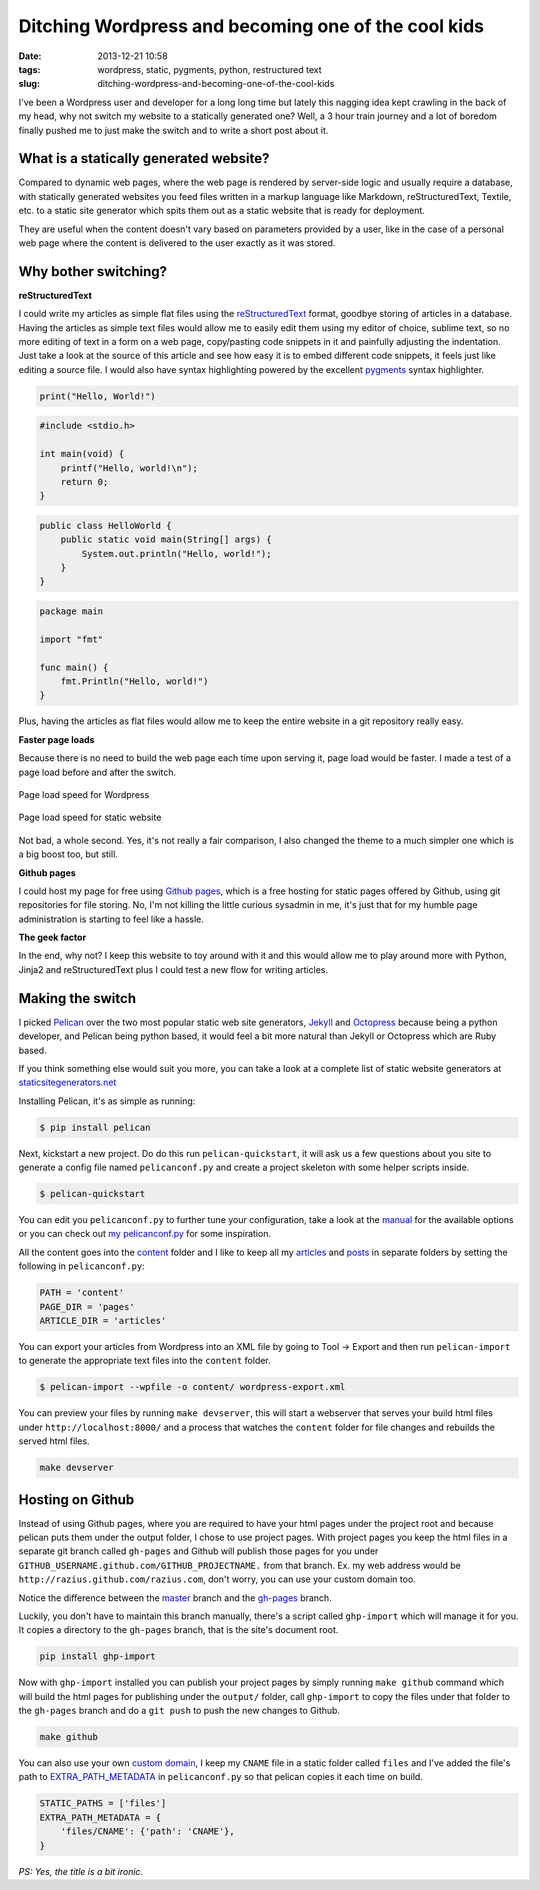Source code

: Ditching Wordpress and becoming one of the cool kids
####################################################
:date: 2013-12-21 10:58
:tags: wordpress, static, pygments, python, restructured text
:slug: ditching-wordpress-and-becoming-one-of-the-cool-kids

I've been a Wordpress user and developer for a long long time but lately this nagging idea kept crawling in the back of my head, why not switch my website to a statically generated one? Well, a 3 hour train journey and a lot of boredom finally pushed me to just make the switch and to write a short post about it.

What is a statically generated website?
---------------------------------------

Compared to dynamic web pages, where the web page is rendered by server-side logic and usually require a database, with statically generated websites you feed files written in a markup language like Markdown, reStructuredText, Textile, etc. to a static site generator which spits them out as a static website that is ready for deployment.

They are useful when the content doesn't vary based on parameters provided by a user, like in the case of a personal web page where the content is delivered to the user exactly as it was stored.

Why bother switching?
---------------------

**reStructuredText**

I could write my articles as simple flat files using the `reStructuredText`_ format, goodbye storing of articles in a database. Having the articles as simple text files would allow me to easily edit them using my editor of choice, sublime text, so no more editing of text in a form on a web page, copy/pasting code snippets in it and painfully adjusting the indentation. Just take a look at the source of this article and see how easy it is to embed different code snippets, it feels just like editing a source file. I would also have syntax highlighting powered by the excellent `pygments`_ syntax highlighter.

.. code-block:: python

    print("Hello, World!")

.. code-block:: c

    #include <stdio.h>

    int main(void) {
        printf("Hello, world!\n");
        return 0;
    }

.. code-block:: java

    public class HelloWorld {
        public static void main(String[] args) {
            System.out.println("Hello, world!");
        }
    }

.. code-block:: go

    package main

    import "fmt"

    func main() {
        fmt.Println("Hello, world!")
    }

Plus, having the articles as flat files would allow me to keep the entire website in a git repository really easy.

**Faster page loads**

Because there is no need to build the web page each time upon serving it, page load would be faster. I made a test of a page load before and after the switch.

.. figure:: {filename}/images/articles/wordpress-page-speed.png
    :alt: Page load speed for Wordpress
    :align: center

    Page load speed for Wordpress

.. figure:: {filename}/images/articles/static-page-speed.png
    :alt: Page load speed for static website
    :align: center

    Page load speed for static website

Not bad, a whole second. Yes, it's not really a fair comparison, I also changed the theme to a much simpler one which is a big boost too, but still.

**Github pages**

I could host my page for free using `Github pages`_, which is a free hosting for static pages offered by Github, using git repositories for file storing. No, I'm not killing the little curious sysadmin in me, it's just that for my humble page administration is starting to feel like a hassle.

**The geek factor**

In the end, why not? I keep this website to toy around with it and this would allow me to play around more with Python, Jinja2 and reStructuredText plus I could test a new flow for writing articles.

Making the switch
-----------------

I picked `Pelican`_ over the two most popular static web site generators, `Jekyll`_ and `Octopress`_ because being a python developer, and Pelican being python based, it would feel a bit more natural than Jekyll or Octopress which are Ruby based.

If you think something else would suit you more, you can take a look at a complete list of static website generators at `staticsitegenerators.net`_

Installing Pelican, it's as simple as running:

.. code-block:: console

    $ pip install pelican

Next, kickstart a new project. Do do this run ``pelican-quickstart``, it will ask us a few questions about you site to generate a config file named ``pelicanconf.py`` and create a project skeleton with some helper scripts inside.

.. code-block:: console

    $ pelican-quickstart

You can edit you ``pelicanconf.py`` to further tune your configuration, take a look at the `manual`_ for the available options or you can check out `my pelicanconf.py`_ for some inspiration.

All the content goes into the `content`_ folder and I like to keep all my `articles`_ and `posts`_ in separate folders by setting the following in ``pelicanconf.py``:

.. code-block:: python

    PATH = 'content'
    PAGE_DIR = 'pages'
    ARTICLE_DIR = 'articles'

You can export your articles from Wordpress into an XML file by going to Tool -> Export and then run ``pelican-import`` to generate the appropriate text files into the ``content`` folder.

.. code-block:: console

    $ pelican-import --wpfile -o content/ wordpress-export.xml

You can preview your files by running ``make devserver``, this will start a webserver that serves your build html files under ``http://localhost:8000/`` and a process that watches the ``content`` folder for file changes and rebuilds the served html files.

.. code-block:: console

    make devserver

Hosting on Github
-----------------

Instead of using Github pages, where you are required to have your html pages under the project root and because pelican puts them under the output folder, I chose to use project pages. With project pages you keep the html files in a separate git branch called ``gh-pages`` and Github will publish those pages for you under ``GITHUB_USERNAME.github.com/GITHUB_PROJECTNAME.`` from that branch. Ex. my web address would be ``http://razius.github.com/razius.com``, don't worry, you can use your custom domain too.

Notice the difference between the `master <https://github.com/razius/razius.com/tree/master>`_ branch and the `gh-pages <https://github.com/razius/razius.com/tree/gh-pages>`_ branch.

Luckily, you don't have to maintain this branch manually, there's a script called ``ghp-import`` which will manage it for you. It copies a directory to the ``gh-pages`` branch, that is the site's document root.

.. code-block:: console

    pip install ghp-import

Now with ``ghp-import`` installed you can publish your project pages by simply running ``make github`` command which will build the html pages for publishing under the ``output/`` folder, call ``ghp-import`` to copy the files under that folder to the ``gh-pages`` branch and do a ``git push`` to push the new changes to Github.

.. code-block:: console

    make github

You can also use your own `custom domain`_, I keep my ``CNAME`` file in a static folder called ``files`` and I've added the file's path to `EXTRA_PATH_METADATA`_ in ``pelicanconf.py`` so that pelican copies it each time on build.

.. code-block:: python

    STATIC_PATHS = ['files']
    EXTRA_PATH_METADATA = {
        'files/CNAME': {'path': 'CNAME'},
    }

*PS: Yes, the title is a bit ironic.*

.. _reStructuredText: http://docutils.sourceforge.net/docs/user/rst/quickref.html
.. _pygments: http://pygments.org/
.. _Github pages: http://pages.github.com/
.. _Pelican: http://blog.getpelican.com/
.. _Jekyll: http://jekyllrb.com/
.. _Octopress: http://octopress.org/
.. _staticsitegenerators.net: http://staticsitegenerators.net/
.. _manual: http://docs.getpelican.com/en/3.3.0/settings.html
.. _my pelicanconf.py: https://github.com/razius/razius.com/blob/master/pelicanconf.py
.. _content: https://github.com/razius/razius.com/blob/09dfd41f842d9b3b1a514816fa550423fc9b35e4/pelicanconf.py#L37
.. _articles: https://github.com/razius/razius.com/blob/09dfd41f842d9b3b1a514816fa550423fc9b35e4/pelicanconf.py#L39
.. _posts: https://github.com/razius/razius.com/blob/09dfd41f842d9b3b1a514816fa550423fc9b35e4/pelicanconf.py#L38
.. _custom domain: https://help.github.com/articles/setting-up-a-custom-domain-with-pages
.. _EXTRA_PATH_METADATA: https://github.com/razius/razius.com/blob/master/pelicanconf.py#L43

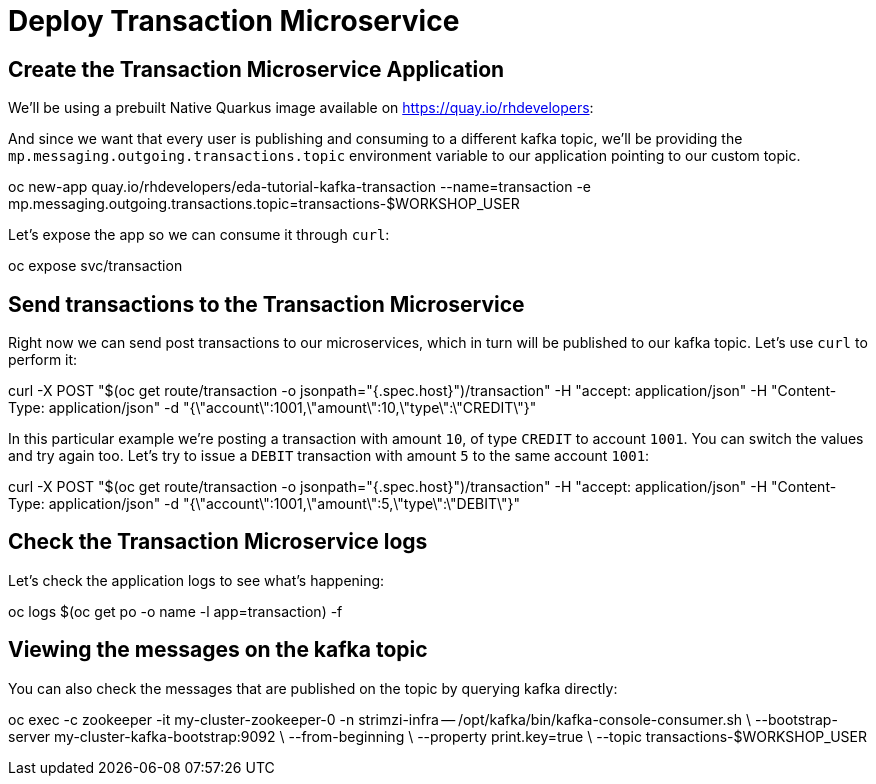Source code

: = Deploy Transaction Microservice 

[#new-app]
== Create the Transaction Microservice Application

We'll be using a prebuilt Native Quarkus image available on https://quay.io/rhdevelopers[]:

And since we want that every user is publishing and consuming to a different kafka topic, we'll be providing the `mp.messaging.outgoing.transactions.topic` environment variable to our application pointing to our custom topic.

[source,bash]
====
oc new-app quay.io/rhdevelopers/eda-tutorial-kafka-transaction --name=transaction -e mp.messaging.outgoing.transactions.topic=transactions-$WORKSHOP_USER
====

Let's expose the app so we can consume it through `curl`:

[source,bash]
====
oc expose svc/transaction
====

[#send-transactions]
== Send transactions to the Transaction Microservice

Right now we can send post transactions to our microservices, which in turn will be published to our kafka topic. Let's use `curl` to perform it:

[source,bash]
====
curl -X POST "$(oc get route/transaction -o jsonpath="{.spec.host}")/transaction" -H  "accept: application/json" -H  "Content-Type: application/json" -d "{\"account\":1001,\"amount\":10,\"type\":\"CREDIT\"}"
====

In this particular example we're posting a transaction with amount `10`, of type `CREDIT` to account `1001`. You can switch the values and try again too. Let's try to issue a `DEBIT` transaction with amount `5` to the same account `1001`:

[source,bash]
====
curl -X POST "$(oc get route/transaction -o jsonpath="{.spec.host}")/transaction" -H  "accept: application/json" -H  "Content-Type: application/json" -d "{\"account\":1001,\"amount\":5,\"type\":\"DEBIT\"}"
====

[#check-logs]
== Check the Transaction Microservice logs

Let's check the application logs to see what's happening:

[source,bash]
====
oc logs $(oc get po -o name -l app=transaction) -f
====

[#kafka-topic-logs]
== Viewing the messages on the kafka topic

You can also check the messages that are published on the topic by querying kafka directly:

[source,bash]
====
oc exec -c zookeeper -it my-cluster-zookeeper-0 -n strimzi-infra -- /opt/kafka/bin/kafka-console-consumer.sh \
	--bootstrap-server my-cluster-kafka-bootstrap:9092 \
	--from-beginning \
	--property print.key=true \
	--topic transactions-$WORKSHOP_USER
====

• **Exercise instructions**
Taking the line with "If you think" as the first and the line with "pip install pelican" as the last, retype that stretch of the data above exactly, with no other lines.

• **Your solution**
If you think something else would suit you more, you can take a look at a complete list of static website generators at `staticsitegenerators.net`_

Installing Pelican, it's as simple as running:

.. code-block:: console

    $ pip install pelican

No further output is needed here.